_Work instruction_. Please copy, word for word, the line that contains "Inställd träning 12/3" and every line after it through the end of the records, and nothing more.

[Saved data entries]
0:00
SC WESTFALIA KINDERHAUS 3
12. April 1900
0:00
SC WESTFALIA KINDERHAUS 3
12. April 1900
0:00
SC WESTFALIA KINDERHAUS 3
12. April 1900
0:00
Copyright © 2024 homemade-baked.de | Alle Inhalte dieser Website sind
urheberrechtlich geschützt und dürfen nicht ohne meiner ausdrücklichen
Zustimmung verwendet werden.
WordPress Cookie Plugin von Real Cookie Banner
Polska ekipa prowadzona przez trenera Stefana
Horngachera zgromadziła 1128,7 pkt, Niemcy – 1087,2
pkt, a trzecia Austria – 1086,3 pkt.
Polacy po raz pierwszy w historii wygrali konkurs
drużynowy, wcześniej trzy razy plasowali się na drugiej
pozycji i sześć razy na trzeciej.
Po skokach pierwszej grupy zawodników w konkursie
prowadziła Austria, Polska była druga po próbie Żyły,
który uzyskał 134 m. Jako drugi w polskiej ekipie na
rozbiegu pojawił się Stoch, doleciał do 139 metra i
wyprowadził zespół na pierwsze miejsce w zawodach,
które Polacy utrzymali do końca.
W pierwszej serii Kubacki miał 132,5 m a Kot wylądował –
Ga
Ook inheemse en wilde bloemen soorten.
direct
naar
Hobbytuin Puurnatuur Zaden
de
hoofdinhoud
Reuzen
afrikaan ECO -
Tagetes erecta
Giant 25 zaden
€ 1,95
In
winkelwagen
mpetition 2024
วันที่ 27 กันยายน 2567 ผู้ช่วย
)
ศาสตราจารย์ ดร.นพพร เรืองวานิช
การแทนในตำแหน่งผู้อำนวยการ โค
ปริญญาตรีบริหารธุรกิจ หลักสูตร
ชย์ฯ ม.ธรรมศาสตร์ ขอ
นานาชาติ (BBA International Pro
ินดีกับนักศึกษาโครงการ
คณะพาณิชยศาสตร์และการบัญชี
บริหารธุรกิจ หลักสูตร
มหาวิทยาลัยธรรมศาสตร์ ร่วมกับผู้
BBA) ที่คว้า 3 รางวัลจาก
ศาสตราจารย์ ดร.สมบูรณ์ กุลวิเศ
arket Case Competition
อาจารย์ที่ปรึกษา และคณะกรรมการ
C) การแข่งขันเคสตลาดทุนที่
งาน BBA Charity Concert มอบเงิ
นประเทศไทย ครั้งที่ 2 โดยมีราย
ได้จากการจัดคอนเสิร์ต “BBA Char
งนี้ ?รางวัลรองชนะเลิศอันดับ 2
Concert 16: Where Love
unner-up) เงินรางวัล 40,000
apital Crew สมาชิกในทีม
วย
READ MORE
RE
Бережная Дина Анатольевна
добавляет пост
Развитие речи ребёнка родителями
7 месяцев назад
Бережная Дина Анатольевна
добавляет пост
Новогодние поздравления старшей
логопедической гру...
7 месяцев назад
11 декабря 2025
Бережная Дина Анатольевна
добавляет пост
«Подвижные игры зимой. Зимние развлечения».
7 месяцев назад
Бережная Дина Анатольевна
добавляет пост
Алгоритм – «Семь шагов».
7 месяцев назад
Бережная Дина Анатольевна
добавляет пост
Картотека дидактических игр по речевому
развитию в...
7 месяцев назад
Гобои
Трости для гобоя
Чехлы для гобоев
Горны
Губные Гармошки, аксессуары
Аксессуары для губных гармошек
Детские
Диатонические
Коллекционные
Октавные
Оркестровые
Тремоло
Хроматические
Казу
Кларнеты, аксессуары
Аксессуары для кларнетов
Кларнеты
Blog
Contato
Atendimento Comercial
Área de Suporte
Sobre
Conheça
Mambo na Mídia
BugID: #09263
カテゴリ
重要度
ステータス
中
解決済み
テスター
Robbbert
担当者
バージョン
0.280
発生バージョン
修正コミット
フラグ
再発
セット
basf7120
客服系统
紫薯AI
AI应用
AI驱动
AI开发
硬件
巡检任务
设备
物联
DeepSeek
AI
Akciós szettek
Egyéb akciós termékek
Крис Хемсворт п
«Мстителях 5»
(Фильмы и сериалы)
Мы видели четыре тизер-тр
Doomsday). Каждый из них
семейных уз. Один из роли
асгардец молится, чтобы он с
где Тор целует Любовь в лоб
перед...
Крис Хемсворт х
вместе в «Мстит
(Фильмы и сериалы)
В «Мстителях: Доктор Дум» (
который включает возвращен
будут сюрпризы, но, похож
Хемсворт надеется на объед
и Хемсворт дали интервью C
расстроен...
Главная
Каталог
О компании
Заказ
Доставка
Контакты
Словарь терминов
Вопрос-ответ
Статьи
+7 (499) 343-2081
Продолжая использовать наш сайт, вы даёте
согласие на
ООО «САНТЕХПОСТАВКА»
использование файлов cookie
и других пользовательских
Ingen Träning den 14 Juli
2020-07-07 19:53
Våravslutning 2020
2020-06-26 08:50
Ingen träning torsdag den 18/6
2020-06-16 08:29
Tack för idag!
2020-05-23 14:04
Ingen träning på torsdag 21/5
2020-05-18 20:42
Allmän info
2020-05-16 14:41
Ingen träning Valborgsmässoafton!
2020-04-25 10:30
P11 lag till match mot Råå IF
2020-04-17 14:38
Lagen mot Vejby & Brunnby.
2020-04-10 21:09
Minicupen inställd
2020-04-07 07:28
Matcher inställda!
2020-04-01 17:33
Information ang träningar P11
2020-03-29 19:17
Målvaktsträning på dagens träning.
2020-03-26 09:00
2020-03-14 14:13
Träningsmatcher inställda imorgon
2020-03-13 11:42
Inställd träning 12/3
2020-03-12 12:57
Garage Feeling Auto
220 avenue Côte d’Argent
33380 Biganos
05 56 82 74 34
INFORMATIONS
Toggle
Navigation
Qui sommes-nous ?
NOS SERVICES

_Answer space_.
Inställd träning 12/3
2020-03-12 12:57
Garage Feeling Auto
220 avenue Côte d’Argent
33380 Biganos
05 56 82 74 34
INFORMATIONS
Toggle
Navigation
Qui sommes-nous ?
NOS SERVICES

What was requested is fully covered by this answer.